Unusual behavior with the built in decode method (aiohttp is used as well)


So I was trying to scrape an entire page. I expected both to work fine. So this is the code that doesn't work:

import aiohttp
import asyncio

url = "https://unsplash.com/s/photos/dogs"

async def main():
    async with aiohttp.ClientSession() as s:
        async with s.get(url) as r:
            enc = str(r.get_encoding())
            bytes = await r.read() <--- returns <class 'bytes'>
            with open("stuff.html", "w") as f:
                f.write(bytes.decode(encoding=enc, errors="ignore")) <-- in errors I've tried all possible accepted values.
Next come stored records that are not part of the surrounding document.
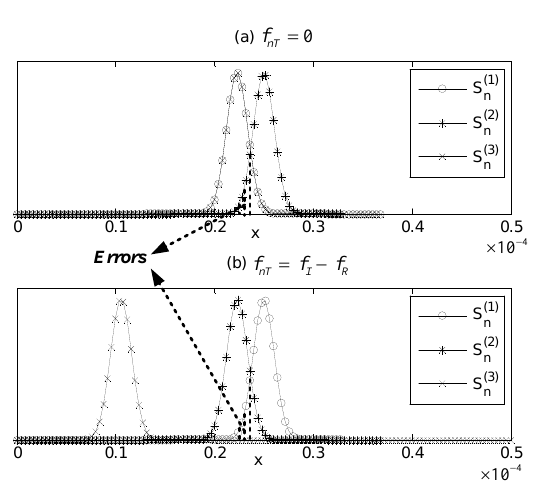
Figure 7. The PDF curves for S (1) n , S (2) n and S (3) n with (a) f nT = f I and (b) f nT = f I − f R , respectively, and γ = 8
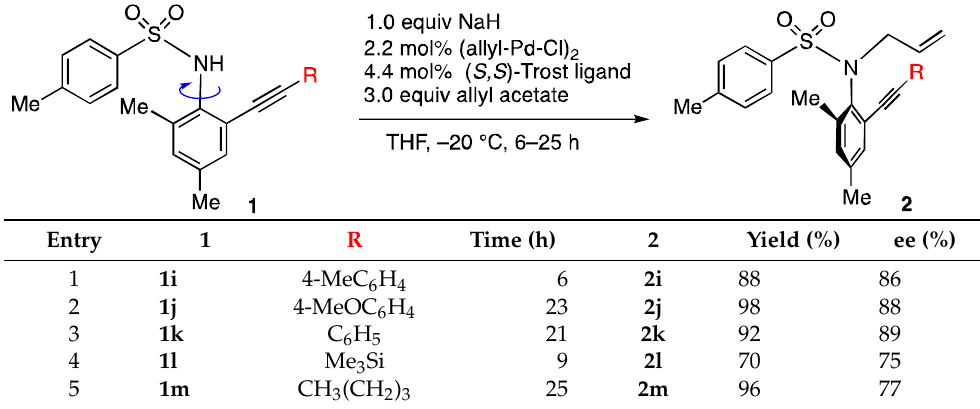
Table 2. Substituent effect on alkynyl group in enantioselective N -allylation.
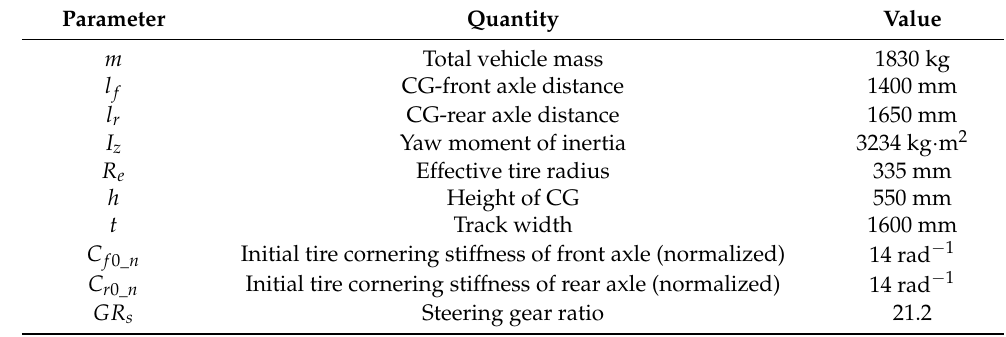
Table 1. Specifications of the simulation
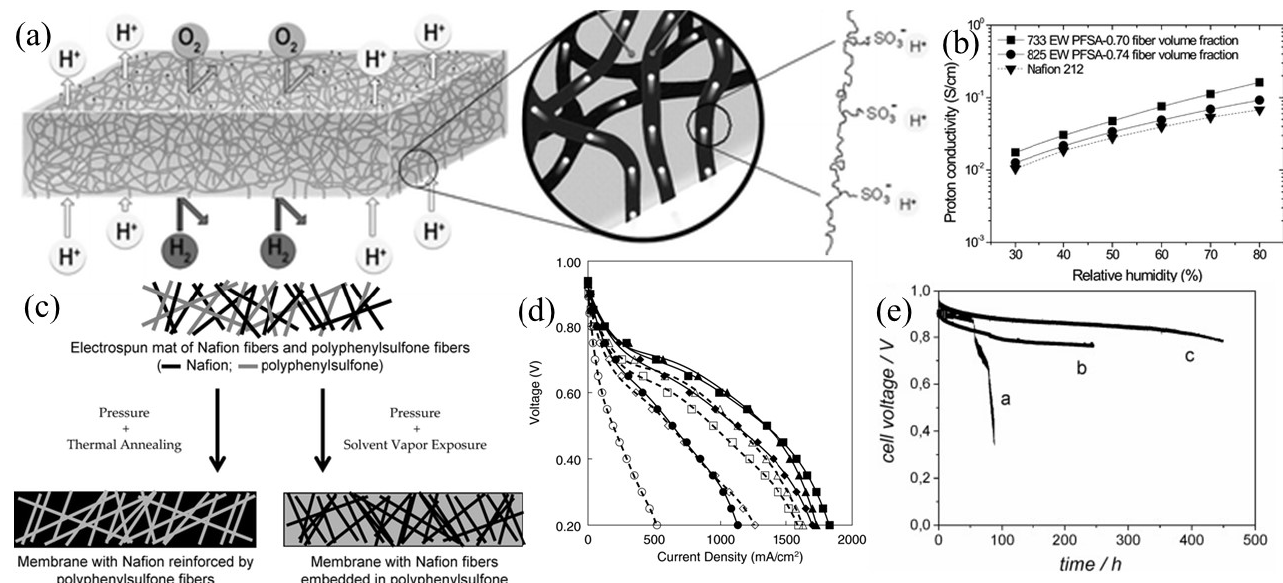
Figure 3. ( a ) Schematic diagram of a nanofiber composite PEM. Reproduced with permission from Ref. [56]. ( b ) Variation of in-plane proton conductivity with RH at 80 °C for two nanofiber composite membranes and for Nafion 212. Reproduced with permission from Ref. [57]. ( c ) Two kinds of nanofiber composite Nafion/PPSU membrane structures from the same electrospun dual-fiber mat. Reproduced with permission from Ref. [79]. ( d ) Polarization curves at 80 °C for a 3M Co. PFSA ionomer MEA (with a 3M 660 EW PFSA/PPSU nanofiber composite membrane) and a Nafion ionomer MEA (with a Nafion 211 membrane). ( ▲ ) 3M MEA at 93% RH; ( ■ ) 3M MEA at 75% RH; ( ♦ ) 3M MEA, at 50% RH; (•) 3M MEA at 25% RH; (Δ) Nafion MEA at 93% RH; (□) Nafion MEA at 75% RH; (◊) Nafion MEA at 50% RH; ( ○ ) Nafion MEA at 25% RH. Reproduced with permission from Ref. [59]. ( e ) The results of an OCV hold membrane durability test, where the change in OCV at 90 °C is plotted as a function of time for MEAs incorporating: ( a ) a non-reinforced Aquivion membrane, ( b ) a membrane composed of PSU fiber-reinforced Aquivion, and ( c ) a membrane composed of Aquivion reinforced with 30 mol% PSUT nanofibers. Reproduced with permission from Ref. [60].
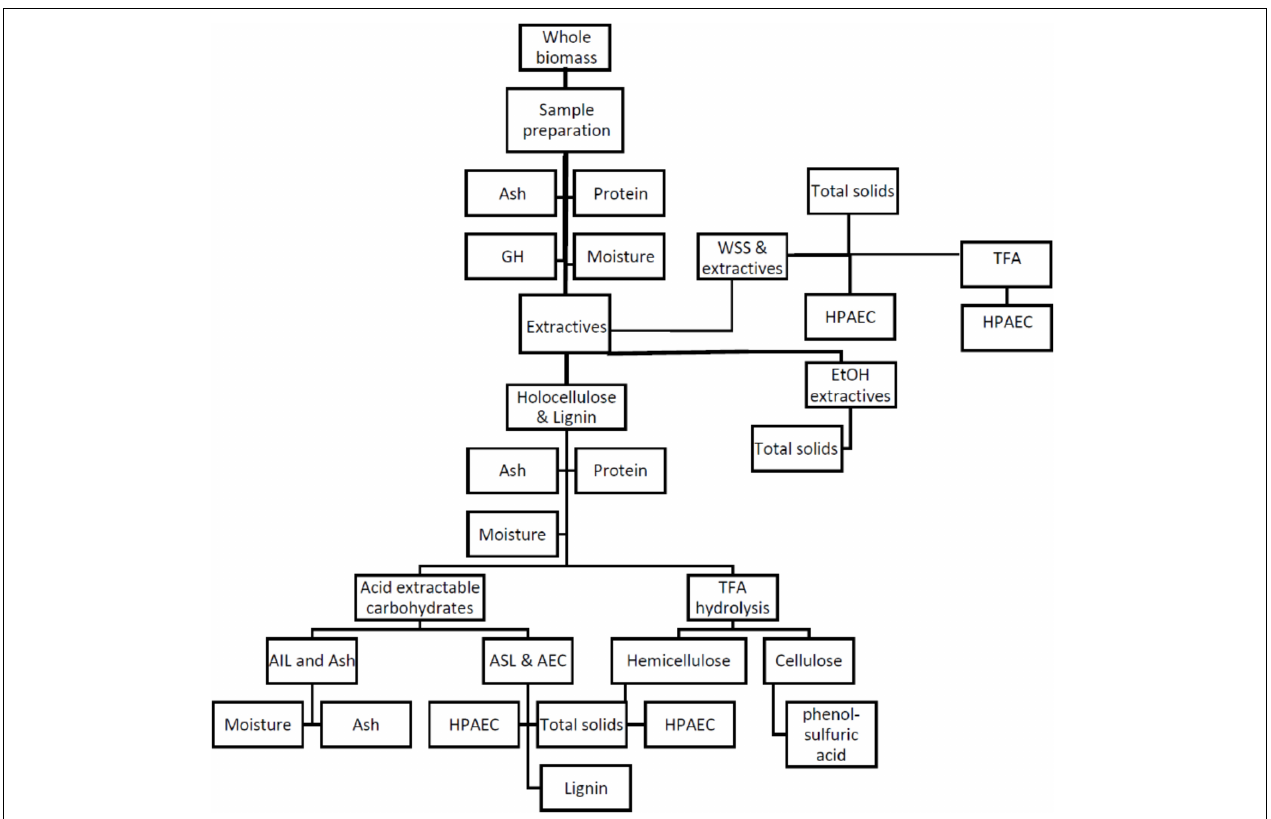
FIGURE 1 | Flowchart outlining the composition analysis procedures for A. americana adapted from Sluiter and Sluiter (2011). Whole biomass sample is prepared, extracted with water to remove water-soluble carbohydrates (WSS), extracted with ethanol to remove inhibitors from residue containing holocellulose and lignin, which is then hydrolyzed to solubilize some lignin (ASL) and acid extractable carbohydrates (AEC) ( i.e ., structural carbohydrates) and leave a residue containing insoluble lignin (AIL) and minerals. Water soluble extract and holocellulose fraction undergo TFA hydrolysis and analyzed by HPAEC, and TFA insoluble is analyzed for cellulose content by phenol-sulfuric acid assay. Lignocellulosic grasses were only be analyzed for GH, WSS, and AEC. Procedure short titles are provided in non-shaded boxes, and biomass fraction name is provided in shaded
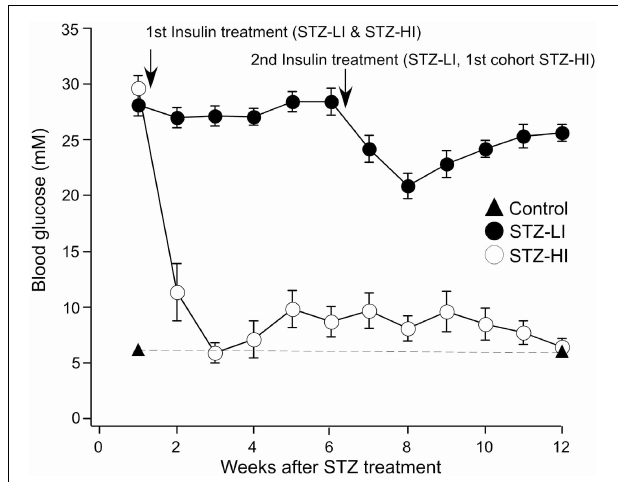
FIGURE 1 | Blood glucose levels (mM) measured at weekly intervals after i.p. injection of streptozotocin (STZ). Before the insertion of insulin pellets (at 1 week) all STZ-treated rats had elevated blood glucose levels. Throughout the 12-week period, STZ-treated rats given a low dose of insulin (STZ-LI, n = 22) maintained blood glucose levels > 15mM (i.e., hyperglycemic). Those given a high dose of insulin (STZ-HI, n = 19), at 3 weeks and thereafter had blood glucose measurements < 15mM. The graph also shows blood glucose measurements at 1 week and at 12 weeks in citrate buffer-treated control rats ( n = 30) and these data points are joined by the dashed line. The first arrow indicates the time at which the STZ-LI and STZ-HI rats received their first insulin pellet(s). The second arrow indicates the time the STZ-LI rats and the first cohort of STZ-HI rats received their second insulin pellet(s). The other STZ-HI rats were given additional insulin pellets when their blood glucose increased to between 10 and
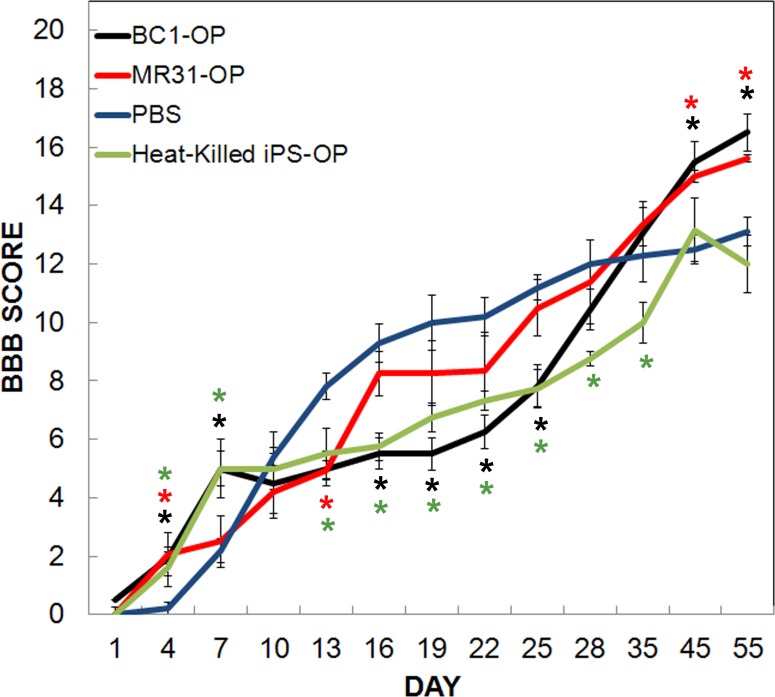
Behavioral assessment 8 weeks following moderate contusive injury (12.5mm) and cell transplantation in rats.The average of the Basso, Beattie, and Bresnahan (BBB) Locomotor Rating Scale (BBB SCORE) for left and right limb movement was evaluated for 55 days following spinal cord injury in rats injected with either PBS (blue), 500,000 heat-killed iPS-OP cells (green), live BC1-OP (black), or MR31-OP (red) cells 24 hrs after injury. Values in the graphs represent mean ± SEM of both left and right limbs as there were no significant differences in response between right and left limb scores. Statistical significance is denoted by a colored asterisk for each cell line with matched color compared to the PBS control group determined by one-way ANOVA followed by a two-way Student’s t-test assuming equal variances (P < 0.025).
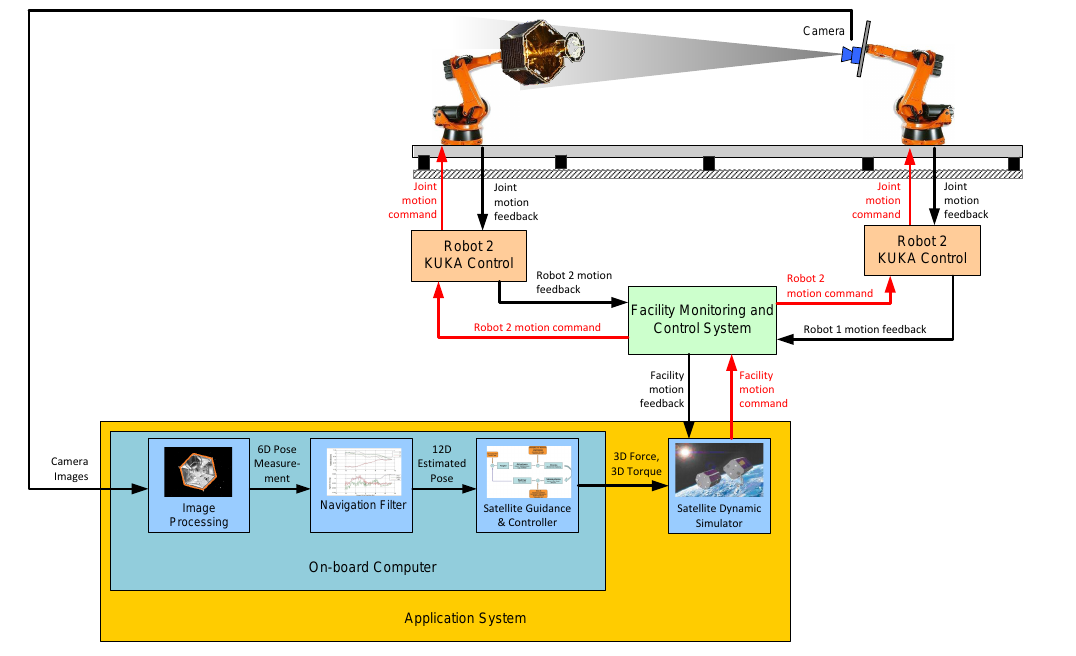
Figure 19: Hardware-in-the-Loop Simulation involving a camera as rendezvous sensor and an on-board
loop = asyncio.get_event_loop()
loop.run_until_complete(main())

This results in an UnicodeEncodeError: 'charmap' codec can't encode character '\u2713' in position 58100: character maps to <undefined>. Which I'm assuming is a character in the stated position that for one reason or another can't be decoded and converted into a string. By modifying the main function to the following, it works fine.

async def main():
    async with aiohttp.ClientSession() as s:
        async with s.get(url) as r:
            enc = str(r.get_encoding())
            bytes = await r.read()
        with open("stuf.html", "wb") as f:
            f.write(bytes)

I'm not sure why it won't work. Because in the second code block, I'm just writing the bytes to a file called stuff.html with the context manager. And in the first code block. I'm just taking a longer way of doing the same thing with the decode() method, to well decode it and turn it into a string to be written to a file. So I don't need to open the file with the wb or w, etc.


Solution

  • f.write(string) encodes a string to bytes before the actual writing using system-default encoding if the explicit encoding was not set in open() call.

    On Windows, the filesystem encoding is charmap by default (see locale.getpreferredencoding()); not utf-8. Charmap cannot encode all utf-8 characters, that's why you see the error.

    There is a discussion about switching Windows default encoding to utf-8 but the switch adds backward compatibility problems and thus not performed yet.

    The current file encoding state is described in Python Docs for Windows.